N.B. These are streamlined prompt tools that only take input fields and do not explicitly show the queries given to the chatbot. To access the queries, click the “Show Prompt” button and replace the placeholder phrases (the phrases in double curly brackets) with the input fields. These queries can be migrated to other generative AI chatbots. More information on all of these prompt tools can be found in other Lowtech articles.

What’s more is that this is all done through generative AI, which means that the model is trained to answer any question to a certain degree of accuracy. If a model were to be trained with the same resources to hone in on one of these tasks listed above, it might perform even better.

The Issue of Emotion

Although all these improvements are helpful, by themselves they’ll still suffer from an issue AI and other algorithms have struggled with since their creation — the lack of emotion. One of the main appeals of human teachers as opposed to AI ones is the connection between student and educator. The notion that AI can seem cold and heartless is by no means an insane or controversial one. If AI education truly wishes to make the next step, it needs to find a way to incorporate some sort of connection analogous to the one that can be found in the classroom.

Fortunately, there is work currently being done with respect to emotion and AI. This aspect is quite multifaceted, since it extends into both the generation of sentences, the linguistic “brain” as mentioned earlier, and potentially phonetic interfaces if those are implemented as well. Accordingly, the addition of emotion could entirely change the face of AI education and how it works with students.

A visual feature could even be added with the advent of emotion-related AI technologies. Having an AI instructor with a face or visual presence could strengthen a connection between instructor and student. Additionally, facial expressions enable emotion — and even personality — to be conveyed to a larger degree. The field of affective computing is already looking into the interpretation and expression of emotion, so perhaps in the near future, a convincing, fully-operational chatbot, fleshed out with emotion and personality, could come to fruition.

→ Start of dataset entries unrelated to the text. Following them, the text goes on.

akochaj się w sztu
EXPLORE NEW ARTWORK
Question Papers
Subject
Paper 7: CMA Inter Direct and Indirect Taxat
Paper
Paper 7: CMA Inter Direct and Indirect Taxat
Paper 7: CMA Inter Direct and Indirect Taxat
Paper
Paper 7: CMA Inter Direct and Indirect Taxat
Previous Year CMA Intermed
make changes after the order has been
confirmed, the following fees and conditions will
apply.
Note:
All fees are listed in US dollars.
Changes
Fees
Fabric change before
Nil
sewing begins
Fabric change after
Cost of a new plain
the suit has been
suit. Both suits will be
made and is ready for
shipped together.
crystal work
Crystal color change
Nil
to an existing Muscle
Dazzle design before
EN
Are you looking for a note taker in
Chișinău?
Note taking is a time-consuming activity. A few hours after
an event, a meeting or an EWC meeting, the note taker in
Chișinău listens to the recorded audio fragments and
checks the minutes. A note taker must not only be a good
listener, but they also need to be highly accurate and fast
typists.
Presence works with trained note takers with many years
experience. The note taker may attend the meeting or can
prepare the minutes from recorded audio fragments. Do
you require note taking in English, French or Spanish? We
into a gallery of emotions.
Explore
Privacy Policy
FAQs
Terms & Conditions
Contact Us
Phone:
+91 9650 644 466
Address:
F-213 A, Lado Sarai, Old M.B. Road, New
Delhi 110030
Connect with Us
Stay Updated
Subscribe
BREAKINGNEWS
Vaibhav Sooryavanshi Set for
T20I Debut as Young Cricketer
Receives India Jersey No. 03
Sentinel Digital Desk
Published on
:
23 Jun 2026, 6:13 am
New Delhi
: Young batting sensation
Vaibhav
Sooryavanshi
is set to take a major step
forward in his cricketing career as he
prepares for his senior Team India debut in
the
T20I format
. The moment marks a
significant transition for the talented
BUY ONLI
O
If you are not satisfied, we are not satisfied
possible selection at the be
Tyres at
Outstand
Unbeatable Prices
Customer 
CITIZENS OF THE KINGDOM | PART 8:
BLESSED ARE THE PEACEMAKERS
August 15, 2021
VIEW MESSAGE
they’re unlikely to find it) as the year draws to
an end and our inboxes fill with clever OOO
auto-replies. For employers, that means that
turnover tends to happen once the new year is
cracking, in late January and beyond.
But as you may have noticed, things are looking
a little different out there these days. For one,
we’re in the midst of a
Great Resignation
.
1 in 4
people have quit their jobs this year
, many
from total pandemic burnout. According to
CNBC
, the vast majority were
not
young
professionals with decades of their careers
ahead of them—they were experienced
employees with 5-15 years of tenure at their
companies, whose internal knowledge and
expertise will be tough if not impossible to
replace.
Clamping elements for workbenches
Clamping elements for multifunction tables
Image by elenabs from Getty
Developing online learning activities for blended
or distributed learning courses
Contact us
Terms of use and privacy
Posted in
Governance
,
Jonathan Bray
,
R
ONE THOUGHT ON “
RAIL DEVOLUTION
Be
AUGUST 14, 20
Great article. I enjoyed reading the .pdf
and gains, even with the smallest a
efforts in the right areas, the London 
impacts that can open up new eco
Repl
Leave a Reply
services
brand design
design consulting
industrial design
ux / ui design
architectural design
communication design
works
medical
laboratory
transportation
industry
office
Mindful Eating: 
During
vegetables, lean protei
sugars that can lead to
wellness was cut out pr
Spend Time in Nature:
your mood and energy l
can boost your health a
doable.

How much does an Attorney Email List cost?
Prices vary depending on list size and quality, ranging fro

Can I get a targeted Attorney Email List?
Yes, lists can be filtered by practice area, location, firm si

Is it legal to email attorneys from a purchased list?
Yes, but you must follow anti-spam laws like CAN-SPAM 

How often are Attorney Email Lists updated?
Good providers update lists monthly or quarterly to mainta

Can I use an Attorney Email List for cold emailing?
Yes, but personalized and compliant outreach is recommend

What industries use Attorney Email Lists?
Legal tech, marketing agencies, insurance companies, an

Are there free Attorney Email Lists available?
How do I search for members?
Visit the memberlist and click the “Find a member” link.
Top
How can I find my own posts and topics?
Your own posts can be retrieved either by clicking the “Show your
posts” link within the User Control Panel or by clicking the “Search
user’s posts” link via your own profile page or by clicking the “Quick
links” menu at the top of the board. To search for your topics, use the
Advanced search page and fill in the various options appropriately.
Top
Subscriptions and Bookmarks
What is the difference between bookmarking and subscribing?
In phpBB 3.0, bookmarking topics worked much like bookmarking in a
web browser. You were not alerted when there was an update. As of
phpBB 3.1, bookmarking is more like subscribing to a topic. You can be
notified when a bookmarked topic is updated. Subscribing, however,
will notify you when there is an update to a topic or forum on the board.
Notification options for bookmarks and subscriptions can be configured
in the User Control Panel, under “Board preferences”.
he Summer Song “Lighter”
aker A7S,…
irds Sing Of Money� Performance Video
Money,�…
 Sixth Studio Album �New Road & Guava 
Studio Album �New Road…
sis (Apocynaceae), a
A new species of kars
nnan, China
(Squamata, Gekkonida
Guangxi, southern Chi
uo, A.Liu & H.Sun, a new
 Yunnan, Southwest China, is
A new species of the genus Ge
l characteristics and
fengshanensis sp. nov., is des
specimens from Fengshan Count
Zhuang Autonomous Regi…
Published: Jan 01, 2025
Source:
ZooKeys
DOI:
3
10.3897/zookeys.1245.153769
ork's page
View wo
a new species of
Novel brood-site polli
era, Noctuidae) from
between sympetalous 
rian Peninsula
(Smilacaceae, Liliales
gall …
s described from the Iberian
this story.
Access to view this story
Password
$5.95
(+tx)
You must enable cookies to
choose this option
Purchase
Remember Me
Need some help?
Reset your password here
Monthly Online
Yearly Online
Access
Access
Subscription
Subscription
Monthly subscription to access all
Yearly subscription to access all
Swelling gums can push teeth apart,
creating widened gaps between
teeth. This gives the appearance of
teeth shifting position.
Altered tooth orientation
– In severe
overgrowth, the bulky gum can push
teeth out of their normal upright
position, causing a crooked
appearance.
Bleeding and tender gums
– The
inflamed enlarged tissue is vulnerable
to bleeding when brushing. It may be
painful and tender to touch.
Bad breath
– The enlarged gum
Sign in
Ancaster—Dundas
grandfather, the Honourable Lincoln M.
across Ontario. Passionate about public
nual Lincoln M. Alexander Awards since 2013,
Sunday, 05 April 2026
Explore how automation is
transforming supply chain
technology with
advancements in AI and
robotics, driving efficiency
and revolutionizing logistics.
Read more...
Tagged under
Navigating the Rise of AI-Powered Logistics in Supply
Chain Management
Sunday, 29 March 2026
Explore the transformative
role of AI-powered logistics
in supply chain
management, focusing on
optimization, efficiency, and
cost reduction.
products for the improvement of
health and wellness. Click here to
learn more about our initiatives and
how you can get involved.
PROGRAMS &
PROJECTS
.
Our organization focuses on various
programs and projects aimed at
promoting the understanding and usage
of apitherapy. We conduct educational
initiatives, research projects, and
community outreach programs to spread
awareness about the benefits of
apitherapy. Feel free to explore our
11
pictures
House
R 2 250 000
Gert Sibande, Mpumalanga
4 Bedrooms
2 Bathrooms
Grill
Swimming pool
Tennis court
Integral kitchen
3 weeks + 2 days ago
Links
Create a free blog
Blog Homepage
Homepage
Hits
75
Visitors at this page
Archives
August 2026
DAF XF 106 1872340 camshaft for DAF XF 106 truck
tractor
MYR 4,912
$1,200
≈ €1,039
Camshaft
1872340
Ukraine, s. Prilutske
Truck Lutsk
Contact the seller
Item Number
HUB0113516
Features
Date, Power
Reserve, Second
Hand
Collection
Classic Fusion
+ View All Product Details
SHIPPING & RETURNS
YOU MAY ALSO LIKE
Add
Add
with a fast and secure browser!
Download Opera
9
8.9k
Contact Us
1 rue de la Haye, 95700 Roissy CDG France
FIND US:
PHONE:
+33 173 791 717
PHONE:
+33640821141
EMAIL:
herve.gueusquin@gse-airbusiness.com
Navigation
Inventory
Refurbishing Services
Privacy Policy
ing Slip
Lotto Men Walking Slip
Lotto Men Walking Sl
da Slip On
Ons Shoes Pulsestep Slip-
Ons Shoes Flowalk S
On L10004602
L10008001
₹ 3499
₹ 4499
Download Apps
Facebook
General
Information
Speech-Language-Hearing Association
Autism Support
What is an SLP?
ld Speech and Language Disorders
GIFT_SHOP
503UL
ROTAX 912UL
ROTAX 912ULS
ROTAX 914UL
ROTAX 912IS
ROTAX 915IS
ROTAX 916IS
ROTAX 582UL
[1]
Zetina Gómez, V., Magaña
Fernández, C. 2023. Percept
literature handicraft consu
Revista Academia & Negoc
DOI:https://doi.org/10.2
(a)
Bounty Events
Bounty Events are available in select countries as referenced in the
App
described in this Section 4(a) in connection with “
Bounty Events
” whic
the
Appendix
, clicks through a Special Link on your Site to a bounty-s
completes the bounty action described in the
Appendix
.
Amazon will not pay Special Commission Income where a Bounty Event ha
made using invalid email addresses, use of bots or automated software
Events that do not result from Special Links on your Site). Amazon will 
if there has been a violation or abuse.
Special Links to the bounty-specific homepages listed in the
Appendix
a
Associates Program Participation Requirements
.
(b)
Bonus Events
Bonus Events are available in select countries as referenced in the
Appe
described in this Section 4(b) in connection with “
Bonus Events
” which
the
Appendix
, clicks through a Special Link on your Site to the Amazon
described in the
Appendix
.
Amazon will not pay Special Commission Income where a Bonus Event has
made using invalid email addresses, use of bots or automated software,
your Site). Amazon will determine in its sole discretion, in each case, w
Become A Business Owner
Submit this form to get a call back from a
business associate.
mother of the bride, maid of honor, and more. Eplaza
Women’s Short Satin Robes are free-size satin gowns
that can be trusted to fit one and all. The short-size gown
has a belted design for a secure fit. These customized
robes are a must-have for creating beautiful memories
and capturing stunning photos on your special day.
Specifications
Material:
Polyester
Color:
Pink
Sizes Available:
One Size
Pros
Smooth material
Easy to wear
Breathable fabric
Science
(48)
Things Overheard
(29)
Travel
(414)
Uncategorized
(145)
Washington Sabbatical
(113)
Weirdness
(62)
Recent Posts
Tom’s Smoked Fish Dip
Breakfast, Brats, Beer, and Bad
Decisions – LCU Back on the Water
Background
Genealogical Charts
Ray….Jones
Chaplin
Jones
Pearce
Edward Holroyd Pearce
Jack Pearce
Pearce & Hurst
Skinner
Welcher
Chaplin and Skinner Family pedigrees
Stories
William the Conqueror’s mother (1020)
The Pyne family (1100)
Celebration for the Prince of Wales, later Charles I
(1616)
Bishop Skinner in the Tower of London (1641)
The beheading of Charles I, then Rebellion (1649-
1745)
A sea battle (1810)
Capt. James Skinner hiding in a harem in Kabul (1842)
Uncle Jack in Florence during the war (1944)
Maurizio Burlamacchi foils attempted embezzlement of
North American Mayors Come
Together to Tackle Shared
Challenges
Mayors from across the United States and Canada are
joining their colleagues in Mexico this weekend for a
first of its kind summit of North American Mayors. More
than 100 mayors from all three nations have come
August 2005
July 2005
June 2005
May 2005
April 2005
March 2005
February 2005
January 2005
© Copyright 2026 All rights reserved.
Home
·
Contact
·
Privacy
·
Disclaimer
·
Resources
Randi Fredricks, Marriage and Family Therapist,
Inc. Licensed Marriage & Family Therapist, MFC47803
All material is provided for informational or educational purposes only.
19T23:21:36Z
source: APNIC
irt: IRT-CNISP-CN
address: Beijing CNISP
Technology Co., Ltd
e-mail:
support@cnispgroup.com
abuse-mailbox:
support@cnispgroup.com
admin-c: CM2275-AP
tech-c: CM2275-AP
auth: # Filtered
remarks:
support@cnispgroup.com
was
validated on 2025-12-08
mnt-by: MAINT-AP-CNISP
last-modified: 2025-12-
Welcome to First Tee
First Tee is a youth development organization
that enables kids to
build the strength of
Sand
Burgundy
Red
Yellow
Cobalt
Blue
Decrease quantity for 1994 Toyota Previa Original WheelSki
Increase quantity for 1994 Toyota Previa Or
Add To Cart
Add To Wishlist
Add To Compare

With the rapid pace of AI development, and how much every field is reaching out to incorporate some form of machine learning, it would not be surprising if researchers or companies implement most — if not all — of these features in the near future. And though the proposals above offer suggestions of ways in which AI can help language education, most likely someone will create a model or tool extremely useful to the field that would be unimaginable at the time of writing this article. That said, developers and researchers shouldn’t be blinded by the thought of progress. Language education and related fields have been long established and employ large swaths of the human population. Without proper care and regulation, a rapid shift to an AI-centered language learning environment could cause a sudden disruption to language teachers and the education system at large. And even though machine learning models and algorithms can emulate many different things, there are always aspects of human-to-human connection that will be irreplaceable. Whether it be actually immersing oneself in a different country or just speaking to a physical human being, human interactions can create a sense of engagement that an AI algorithm by itself simply can’t replicate.